When Future Grid first tried to solve this problem it used traditional relational databases. However, it soon became apparent that traditional databases couldn’t cope with huge volumes of data in real-time, the main issue being that they can’t execute algorithms against incoming data fast enough. Therefore, Future Grid decided to build its own solution combining Hazelcast IMDG with Apache Cassandra’s persistence data store capabilities.
Chris Law, co-founder and managing director at Future Grid, explained: “We implemented Hazelcast IMDG at the core of our products in-memory capability, while also integrating it with a range of purpose built technologies to deliver the platform our customers required.
For example, Hazelcast IMDG is integrated with Apache Cassandra which provides internal data storage in regard to reference data while maintaining a distributed grid architecture. We found integrating Hazelcast with Cassandra was a very straightforward process.”
For Future Grid, Cassandra’s persistence capabilities were pivotal. In the context of storing data in a computer system, persistence means that data survives after the process with which it was created has ended. Therefore, Future Grid amalgamated the strengths of the two open source solutions for its energy customers.
Integrating Hazelcast IMDG with Cassandra makes more data available and effective.
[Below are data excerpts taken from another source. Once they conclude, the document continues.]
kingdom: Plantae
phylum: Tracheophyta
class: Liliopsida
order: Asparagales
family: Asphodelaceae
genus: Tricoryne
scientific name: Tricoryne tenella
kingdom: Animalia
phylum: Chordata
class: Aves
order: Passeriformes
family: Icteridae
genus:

Importantly, the combined solution maintains the high availability and horizontal scalability of Cassandra, while delivering performance that is 1000x faster than disk-based approaches due to Hazelcast IMDG.
For the utility companies, these are the use cases covered by the solution:
- Power quality, interval and event derivations: clean de-duplicate five minute power quality data and daily per device “rollup” that includes pre-calculations to make further analysis faster and more accurate.
- Loss of neutral detection: using machine learning and fast data processing to monitor and predict safety issues, reducing shock instances significantly.
- Phase based substation aggregation: transformer modelling using aggregate meter interval data to provide better visibility per phase substation usage. Used for long term asset planning, phase balancing and alerting of exceeding designed rating.
Customer Phase Cross referencing: using machine learning to investigate data correctness of meter to substation mappings including a responsive, real-time visualisation solution.
Law continues: “Using Hazelcast IMDG has enabled our customers to realise the dream of real-time data without the significant cost of traditional relational database models. Out of the box speed and resilience have helped our customers deliver operationally critical production systems.”
Greg Luck, CEO of Hazelcast, said: “Hazelcast IMDG has been designed to continuously process big data volumes, while ensuring low end-to-end latency. Our technology is inherently quick and solves storage issues by forming storage clusters. It can also transmit reactive access patterns to notify analysts when values change. Therefore, it can be used as a cache for big datasets during processing, while forming in-memory data lakes for frequently used data. Importantly, it is also very easy to deploy.”